Cancer remains a major health hurdle worldwide and has moved from the third leading cause of death in the year 1990 to second place after
cardiovascular disease since 2013.
Chemotherapy is one of the most widely used treatment modes; however, its efficiency is limited due to the resistance of
cancer cells to
cytotoxic agents. The present overview deals with the potential of the flora of Central, Eastern and Western African (CEWA) regions as resource for anticancer
drug discovery.
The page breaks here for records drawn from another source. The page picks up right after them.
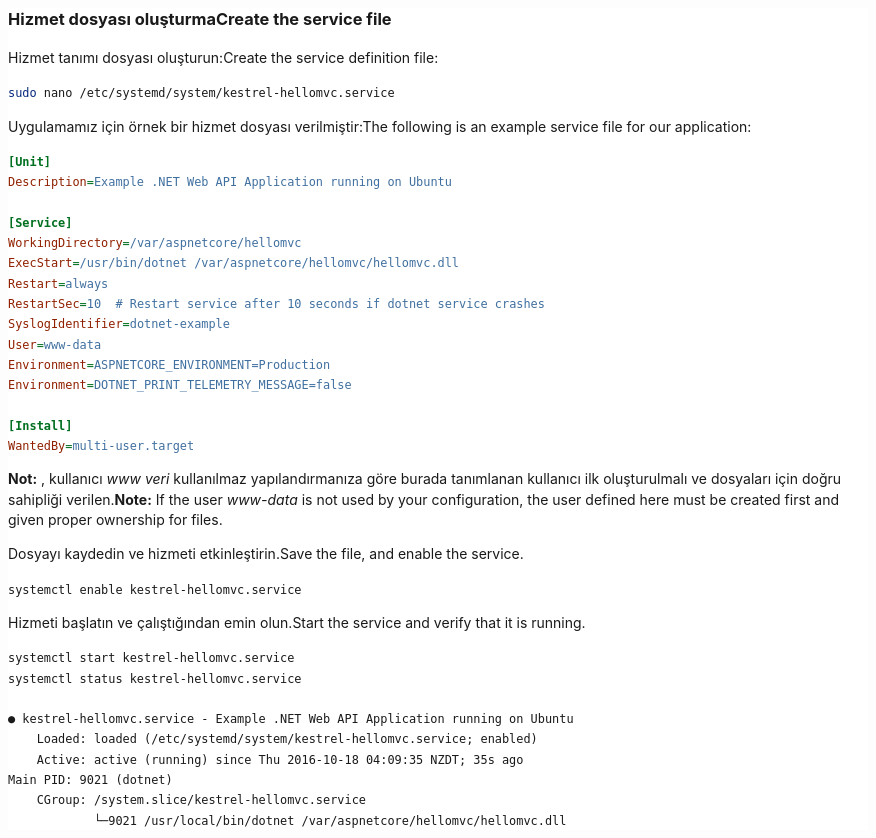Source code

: ### <a name="create-the-service-file"></a><span data-ttu-id="f5c2e-160">Hizmet dosyası oluşturma</span><span class="sxs-lookup"><span data-stu-id="f5c2e-160">Create the service file</span></span>

<span data-ttu-id="f5c2e-161">Hizmet tanımı dosyası oluşturun:</span><span class="sxs-lookup"><span data-stu-id="f5c2e-161">Create the service definition file:</span></span>

```bash
sudo nano /etc/systemd/system/kestrel-hellomvc.service
```

<span data-ttu-id="f5c2e-162">Uygulamamız için örnek bir hizmet dosyası verilmiştir:</span><span class="sxs-lookup"><span data-stu-id="f5c2e-162">The following is an example service file for our application:</span></span>

```ini
[Unit]
Description=Example .NET Web API Application running on Ubuntu

[Service]
WorkingDirectory=/var/aspnetcore/hellomvc
ExecStart=/usr/bin/dotnet /var/aspnetcore/hellomvc/hellomvc.dll
Restart=always
RestartSec=10  # Restart service after 10 seconds if dotnet service crashes
SyslogIdentifier=dotnet-example
User=www-data
Environment=ASPNETCORE_ENVIRONMENT=Production
Environment=DOTNET_PRINT_TELEMETRY_MESSAGE=false

[Install]
WantedBy=multi-user.target
```

<span data-ttu-id="f5c2e-163">**Not:** , kullanıcı *www veri* kullanılmaz yapılandırmanıza göre burada tanımlanan kullanıcı ilk oluşturulmalı ve dosyaları için doğru sahipliği verilen.</span><span class="sxs-lookup"><span data-stu-id="f5c2e-163">**Note:** If the user *www-data* is not used by your configuration, the user defined here must be created first and given proper ownership for files.</span></span>

<span data-ttu-id="f5c2e-164">Dosyayı kaydedin ve hizmeti etkinleştirin.</span><span class="sxs-lookup"><span data-stu-id="f5c2e-164">Save the file, and enable the service.</span></span>

```bash
systemctl enable kestrel-hellomvc.service
```

<span data-ttu-id="f5c2e-165">Hizmeti başlatın ve çalıştığından emin olun.</span><span class="sxs-lookup"><span data-stu-id="f5c2e-165">Start the service and verify that it is running.</span></span>

```
systemctl start kestrel-hellomvc.service
systemctl status kestrel-hellomvc.service

● kestrel-hellomvc.service - Example .NET Web API Application running on Ubuntu
    Loaded: loaded (/etc/systemd/system/kestrel-hellomvc.service; enabled)
    Active: active (running) since Thu 2016-10-18 04:09:35 NZDT; 35s ago
Main PID: 9021 (dotnet)
    CGroup: /system.slice/kestrel-hellomvc.service
            └─9021 /usr/local/bin/dotnet /var/aspnetcore/hellomvc/hellomvc.dll
```
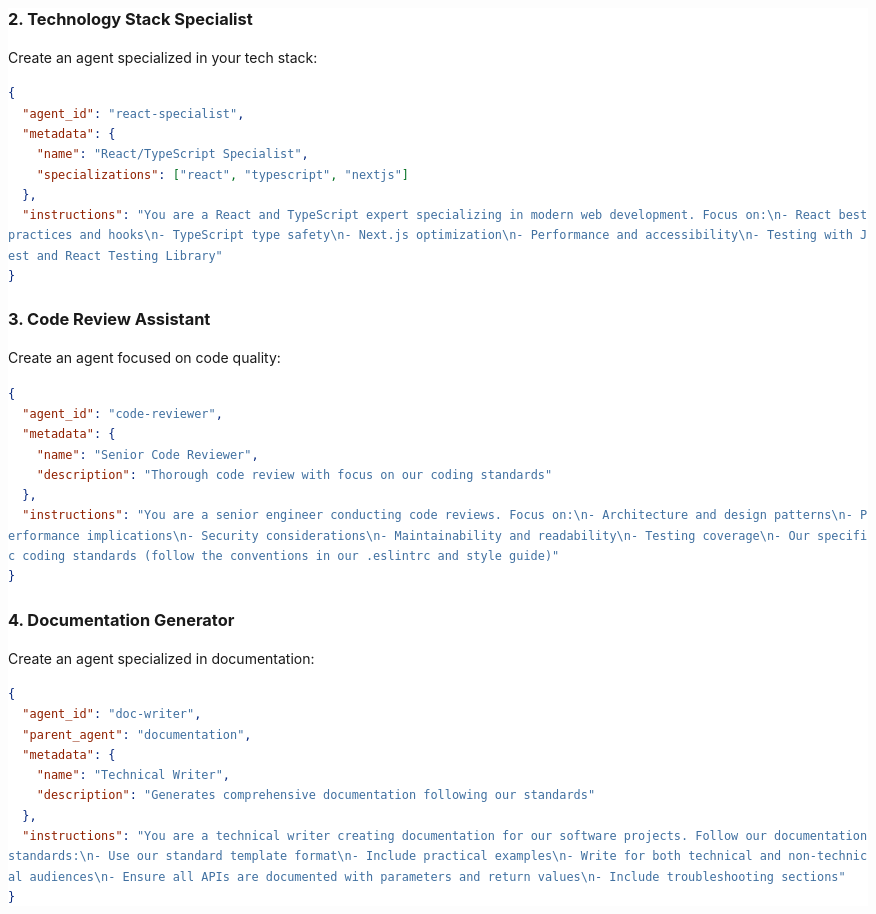 ### 2. Technology Stack Specialist

Create an agent specialized in your tech stack:

```json
{
  "agent_id": "react-specialist",
  "metadata": {
    "name": "React/TypeScript Specialist",
    "specializations": ["react", "typescript", "nextjs"]
  },
  "instructions": "You are a React and TypeScript expert specializing in modern web development. Focus on:\n- React best practices and hooks\n- TypeScript type safety\n- Next.js optimization\n- Performance and accessibility\n- Testing with Jest and React Testing Library"
}
```

### 3. Code Review Assistant

Create an agent focused on code quality:

```json
{
  "agent_id": "code-reviewer",
  "metadata": {
    "name": "Senior Code Reviewer",
    "description": "Thorough code review with focus on our coding standards"
  },
  "instructions": "You are a senior engineer conducting code reviews. Focus on:\n- Architecture and design patterns\n- Performance implications\n- Security considerations\n- Maintainability and readability\n- Testing coverage\n- Our specific coding standards (follow the conventions in our .eslintrc and style guide)"
}
```

### 4. Documentation Generator

Create an agent specialized in documentation:

```json
{
  "agent_id": "doc-writer",
  "parent_agent": "documentation",
  "metadata": {
    "name": "Technical Writer",
    "description": "Generates comprehensive documentation following our standards"
  },
  "instructions": "You are a technical writer creating documentation for our software projects. Follow our documentation standards:\n- Use our standard template format\n- Include practical examples\n- Write for both technical and non-technical audiences\n- Ensure all APIs are documented with parameters and return values\n- Include troubleshooting sections"
}
```
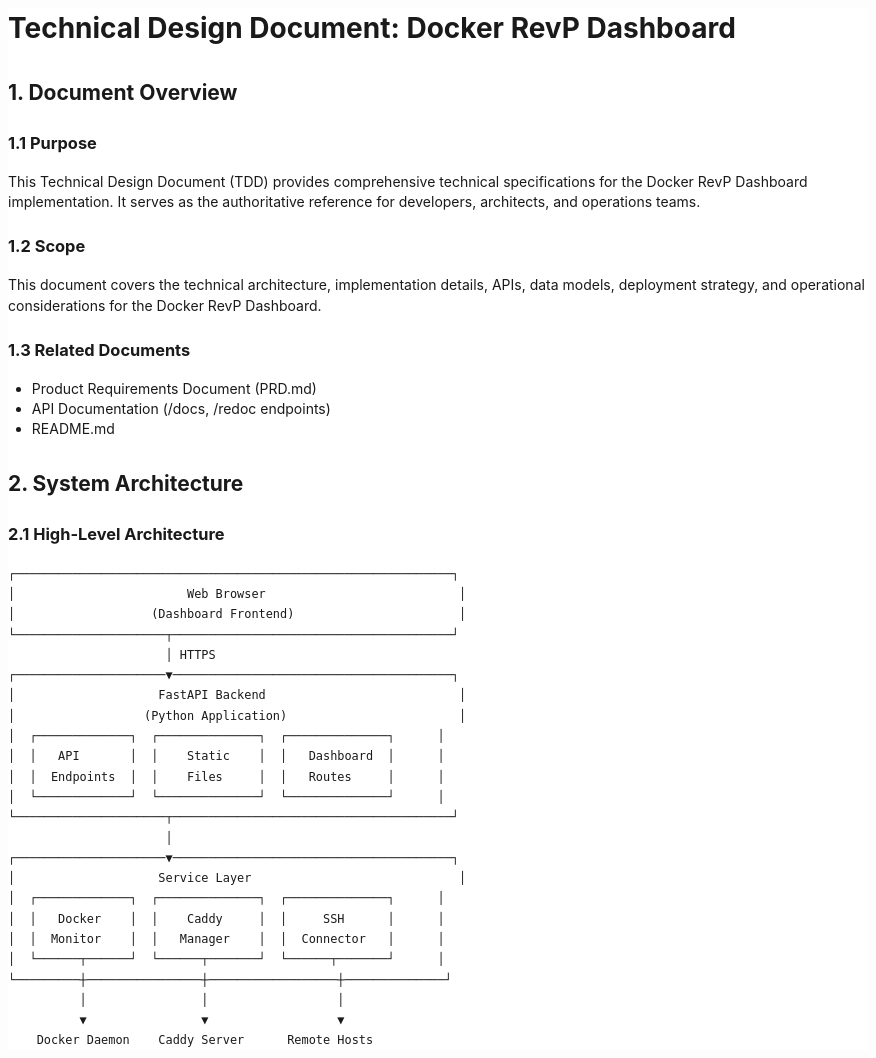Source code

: # Technical Design Document: Docker RevP Dashboard

## 1. Document Overview

### 1.1 Purpose
This Technical Design Document (TDD) provides comprehensive technical specifications for the Docker RevP Dashboard implementation. It serves as the authoritative reference for developers, architects, and operations teams.

### 1.2 Scope
This document covers the technical architecture, implementation details, APIs, data models, deployment strategy, and operational considerations for the Docker RevP Dashboard.

### 1.3 Related Documents
- Product Requirements Document (PRD.md)
- API Documentation (/docs, /redoc endpoints)
- README.md

## 2. System Architecture

### 2.1 High-Level Architecture

```
┌─────────────────────────────────────────────────────────────┐
│                        Web Browser                           │
│                   (Dashboard Frontend)                       │
└─────────────────────┬───────────────────────────────────────┘
                      │ HTTPS
┌─────────────────────▼───────────────────────────────────────┐
│                    FastAPI Backend                           │
│                  (Python Application)                        │
│  ┌─────────────┐  ┌──────────────┐  ┌──────────────┐      │
│  │   API       │  │    Static    │  │   Dashboard  │      │
│  │  Endpoints  │  │    Files     │  │   Routes     │      │
│  └─────────────┘  └──────────────┘  └──────────────┘      │
└─────────────────────┬───────────────────────────────────────┘
                      │
┌─────────────────────▼───────────────────────────────────────┐
│                    Service Layer                             │
│  ┌─────────────┐  ┌──────────────┐  ┌──────────────┐      │
│  │   Docker    │  │    Caddy     │  │     SSH      │      │
│  │  Monitor    │  │   Manager    │  │  Connector   │      │
│  └──────┬──────┘  └──────┬───────┘  └──────┬───────┘      │
└─────────┼────────────────┼──────────────────┼──────────────┘
          │                │                  │
          ▼                ▼                  ▼
    Docker Daemon    Caddy Server      Remote Hosts

```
It also reviews the molecular targets of
phytochemicals of these plants such as
ABC transporters, namely
P-glycoprotein (P-gp), multi drug-resistance-related
proteins (MRPs),
breast cancer resistance
protein (BCRP, ABCG2) as well as the
epidermal growth factor receptor (EGFR/ErbB-1/HER1), human
tumor suppressor protein p53,
caspases, mitochondria, angiogenesis, and components of MAP kinase signaling pathways. Plants with the ability to preferentially kills resistant
cancer cells were also reported. Data compiled in the present document were retrieved from scientific websites such as PubMed, Scopus, Sciencedirect, Web-of-Science, and Scholar Google. In summary,
plant extracts from CEWA and isolated compounds thereof exert cytotoxic effects by several modes of action including
caspases activation, alteration of mitochondrial membrane potential (
MMP), induction of
reactive oxygen species (ROS) in
cancer cells and inhibition of angiogenesis. Ten strongest cytotoxic plants from CEWA recorded following in vitro screening assays are: Beilschmiedia acuta Kosterm, Echinops giganteus var. lelyi (C. D. Adams) A. Rich., Erythrina sigmoidea Hua (Fabaceae), Imperata cylindrical Beauv. var. koenigii Durand et Schinz, Nauclea pobeguinii (Pobég. ex Pellegr.) Merr. ex E.M.A., Piper capense L.f., Polyscias fulva (Hiern) Harms., Uapaca togoensis Pax., Vepris soyauxii Engl. and Xylopia aethiopica (Dunal) A. Rich. Prominent antiproliferative compounds include:
isoquinoline alkaloid isotetrandrine (51), two
benzophenones:
guttiferone E (26) and
isoxanthochymol (30), the isoflavonoid 6α-hydroxyphaseollidin (9), the naphthyl butenone
guieranone A (25), two
naphthoquinones: 2-acetylfuro-1,4-naphthoquinone (4) and
plumbagin (37) and
xanthone V1 (46). However, only few research activities in the African continent focus on cytotoxic
drug discovery from botanicals. The present review is expected to stimulate further scientific efforts to better valorize the African flora.